Unexpected symbol / Unexpected string constant
Error: unexpected symbol in "mean(mam$ gestation)"There's a typo or extra space in your R code. In this example, the space between $ and gestation breaks the command. Check for stray spaces, missing commas, or unmatched parentheses.
Non-numeric argument to binary operator
Error in x * y : non-numeric argument to binary operatorYou're trying to do math on something that isn't a number. This often happens when a column name is misspelled and R returns NULL instead of data.
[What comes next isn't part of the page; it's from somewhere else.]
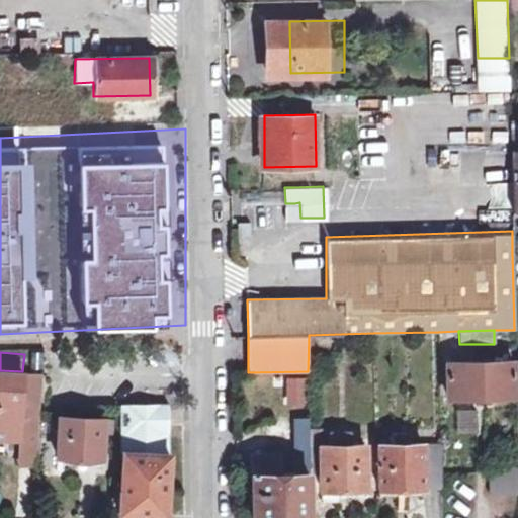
[(512,395),(512,360),(445,362),(446,396),(512,395)]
Double-check your variable names against the data frame.
Knitting produces a blank or incomplete document
(No error message — document just looks wrong)Make sure your written text is outside code chunks. Text inside a chunk is treated as R code. Also check that you have a blank line before and after each ## heading.
Cannot open connection / Cannot open URL
Error in file(file, "rt") : cannot open the connectionR can't reach the data file. If you're loading from a URL, make sure you're connected to the internet and the URL is correct. If loading a local file, check that the file path is right and the file is in your working directory.
Plots not appearing in output
(No error — the plot just doesn't show up in the knitted document)Make sure the plotting command is inside a code chunk. Also check that the chunk doesn't have include=FALSE or eval=FALSE in its header, which would suppress the output.